- RIP: confidentiality sandbox, 2019-2025 – Google confirms that it will not go with the plans
- Third -party cookies continue, but incognito mode offers improved protection
- Some technologies, such as API subjects, will continue to be used
Google reduces its confidentiality sandbox project, which originally aimed to eliminate third -party cookies, after six years of hard work and its fair share of delays.

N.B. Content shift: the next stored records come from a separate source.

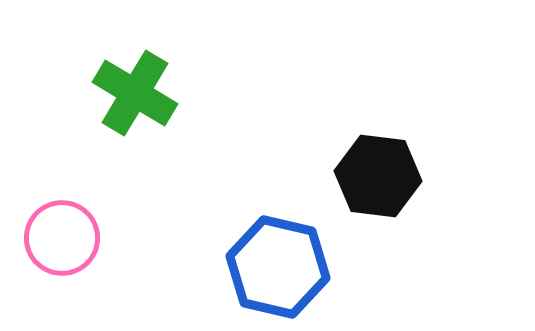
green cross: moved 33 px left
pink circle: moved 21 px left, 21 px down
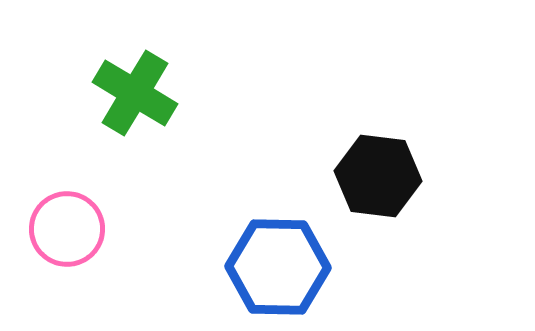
pink circle: moved 5 px right, 9 px up
blue hexagon: rotated 12 degrees counterclockwise
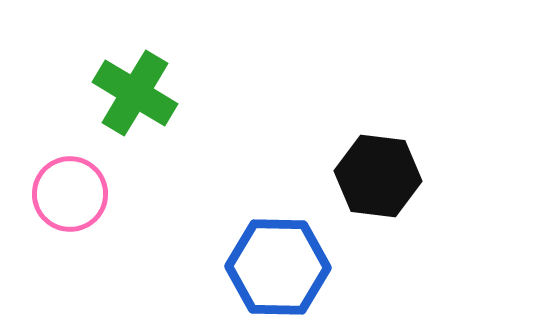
pink circle: moved 3 px right, 35 px up
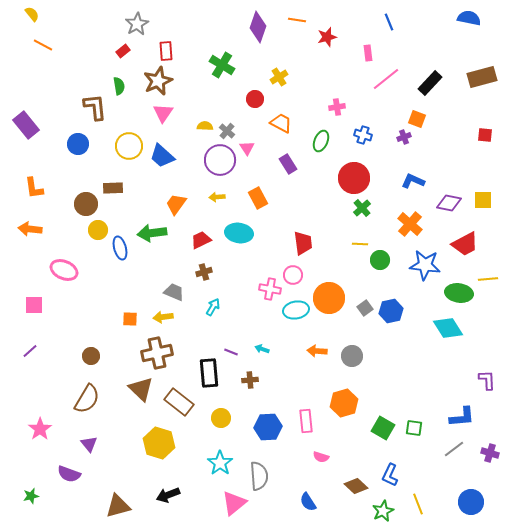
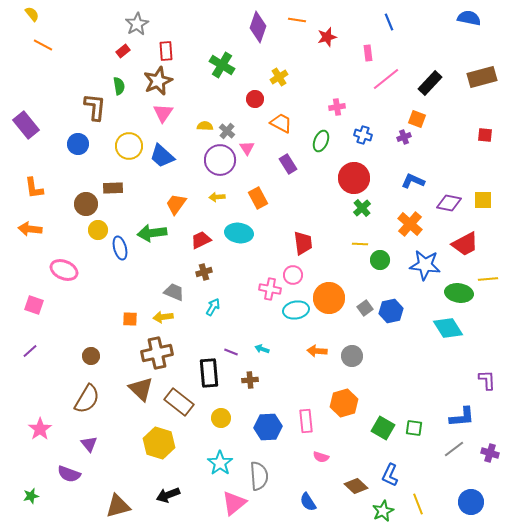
brown L-shape at (95, 107): rotated 12 degrees clockwise
pink square at (34, 305): rotated 18 degrees clockwise
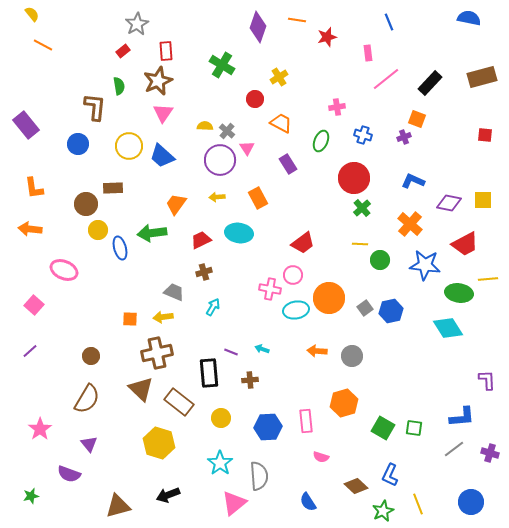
red trapezoid at (303, 243): rotated 60 degrees clockwise
pink square at (34, 305): rotated 24 degrees clockwise
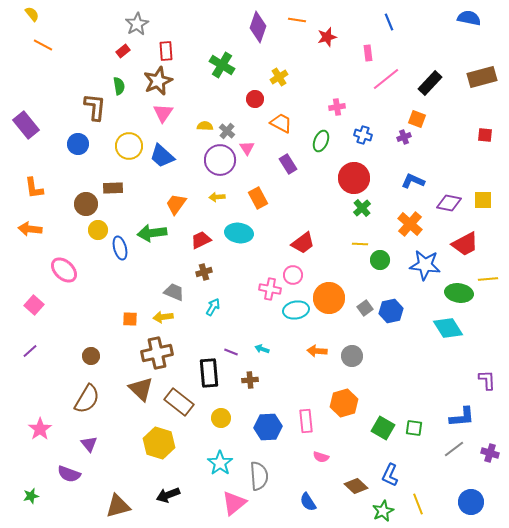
pink ellipse at (64, 270): rotated 20 degrees clockwise
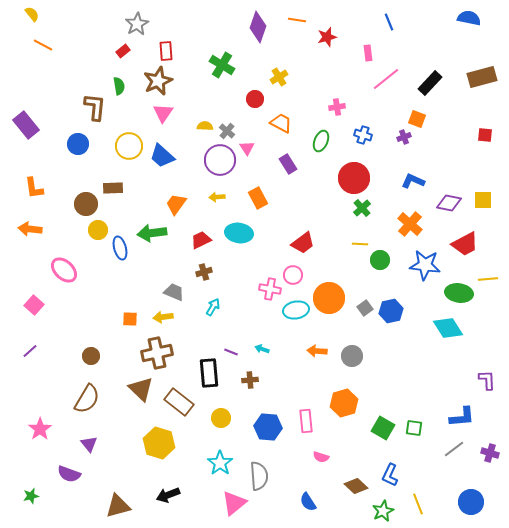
blue hexagon at (268, 427): rotated 8 degrees clockwise
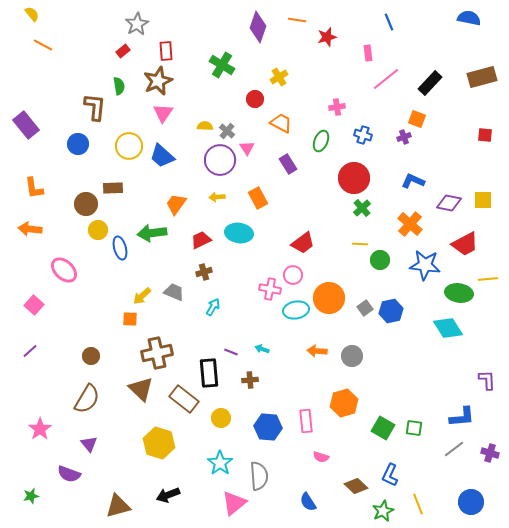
yellow arrow at (163, 317): moved 21 px left, 21 px up; rotated 36 degrees counterclockwise
brown rectangle at (179, 402): moved 5 px right, 3 px up
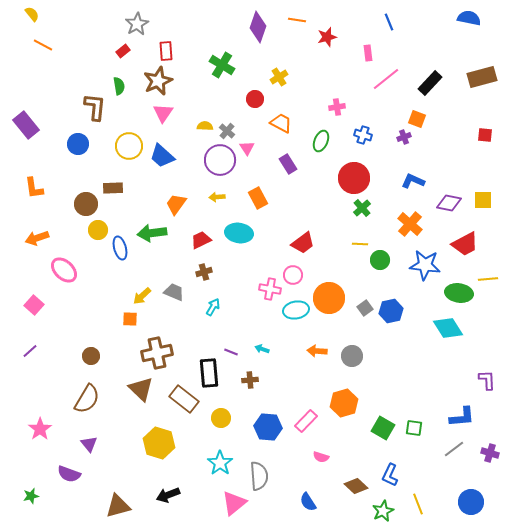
orange arrow at (30, 229): moved 7 px right, 9 px down; rotated 25 degrees counterclockwise
pink rectangle at (306, 421): rotated 50 degrees clockwise
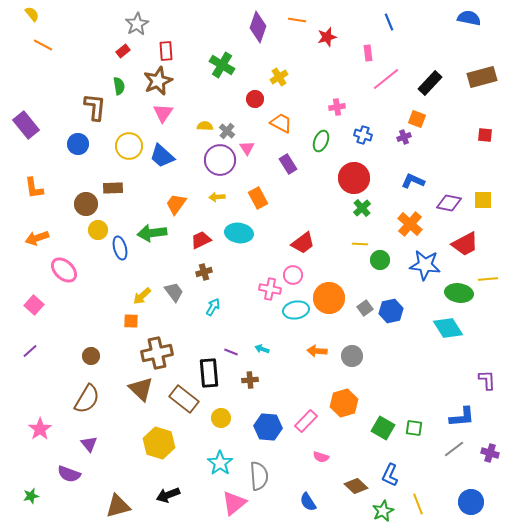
gray trapezoid at (174, 292): rotated 30 degrees clockwise
orange square at (130, 319): moved 1 px right, 2 px down
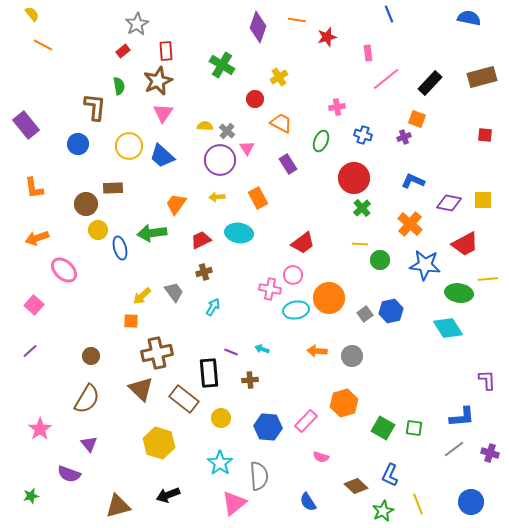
blue line at (389, 22): moved 8 px up
gray square at (365, 308): moved 6 px down
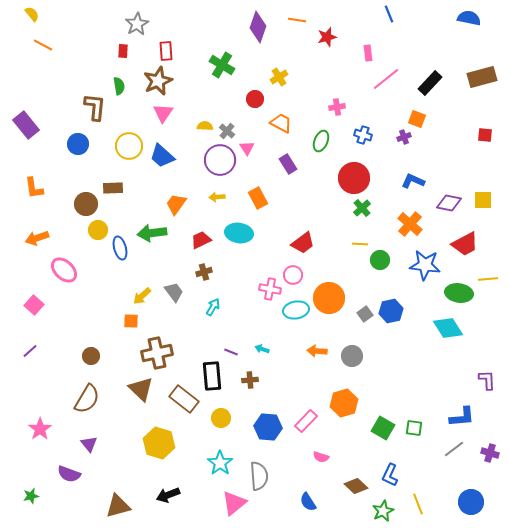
red rectangle at (123, 51): rotated 48 degrees counterclockwise
black rectangle at (209, 373): moved 3 px right, 3 px down
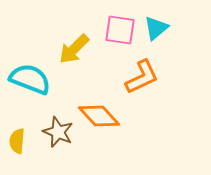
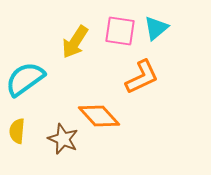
pink square: moved 1 px down
yellow arrow: moved 1 px right, 7 px up; rotated 12 degrees counterclockwise
cyan semicircle: moved 5 px left; rotated 57 degrees counterclockwise
brown star: moved 5 px right, 7 px down
yellow semicircle: moved 10 px up
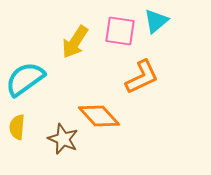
cyan triangle: moved 7 px up
yellow semicircle: moved 4 px up
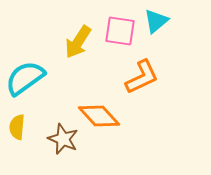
yellow arrow: moved 3 px right
cyan semicircle: moved 1 px up
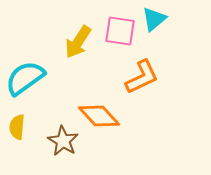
cyan triangle: moved 2 px left, 2 px up
brown star: moved 2 px down; rotated 8 degrees clockwise
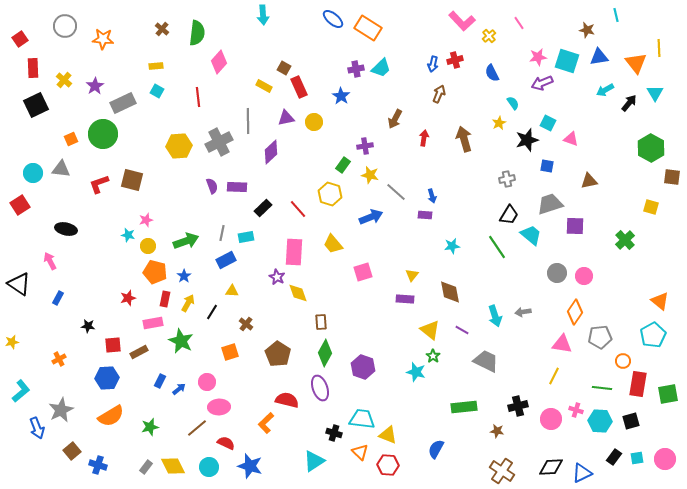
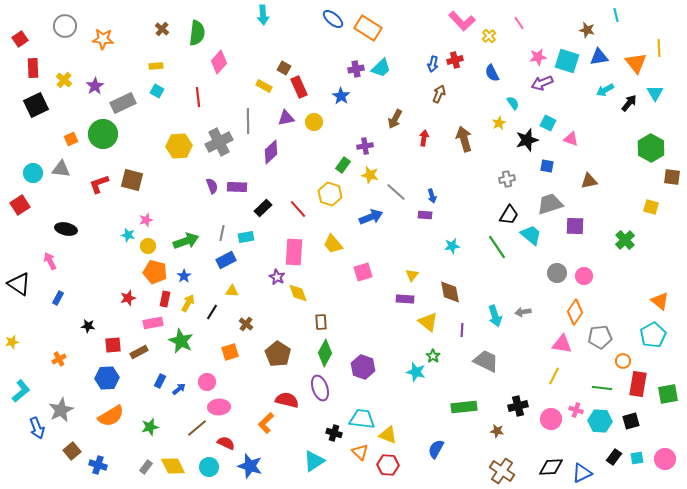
yellow triangle at (430, 330): moved 2 px left, 8 px up
purple line at (462, 330): rotated 64 degrees clockwise
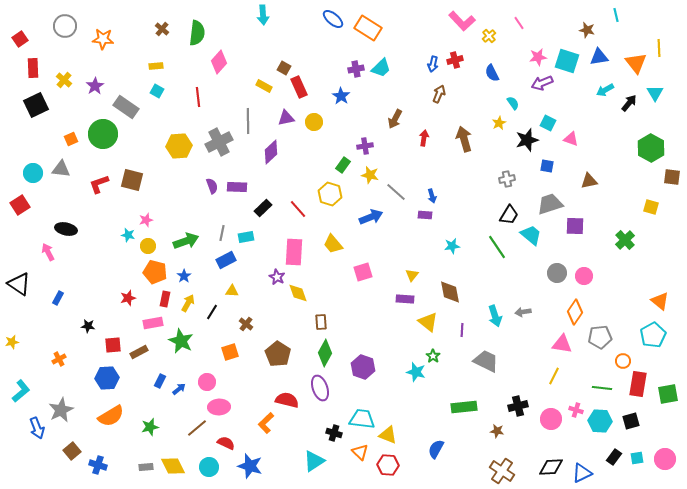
gray rectangle at (123, 103): moved 3 px right, 4 px down; rotated 60 degrees clockwise
pink arrow at (50, 261): moved 2 px left, 9 px up
gray rectangle at (146, 467): rotated 48 degrees clockwise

Launched in 2019 to meet confidentiality problems and to comply with regulatory standards without having an impact on advertisers’ capabilities to target specific users, we now know that Google will not delete third -party cookies.
In a blog article confirming the disappearance of confidentiality sandbox, Anthony Chavez de Google blamed publishers, developers, regulators and the advertising industry for resistance, as well as an evolving landscape and an increased examination of regulatory organizations.
Google disconnected the confidentiality sandbox
“Taking into account all these factors, we have made the decision to maintain our current approach to offer users a choice of third -party cookies in Chrome, and will not deploy a new autonomous prompt for third -party cookies,” confirmed Chavez.
Although Google continues to support cookies in Chrome, the company has promised to “improve tracking protections” in incognito mode, which is already blocking third -party cookies.
Certain technologies remain in development or using, in particular the protection of IP address in incognito mode, which is scheduled for the third quarter of 2025, and the API of subjects, which allows an advertising based on interest without sharing the complete history of navigation.
Google has now undertaken to work with industry to collect comments to inform an updated roadmap for the technologies it already develops. “In the light of this update, we understand that the confidentiality sandbox APIs can have a different role to play to support the ecosystem,” said Chavez.
The defenders of privacy argued that Google had undermined its own confidentiality complaints, noting that confidentiality was second to surveillance, many users seeking to go to alternative browsers like Firefox.
The movement for an open web also praised the announcement as the end of Google’s attempt to monopolize digital advertising standards.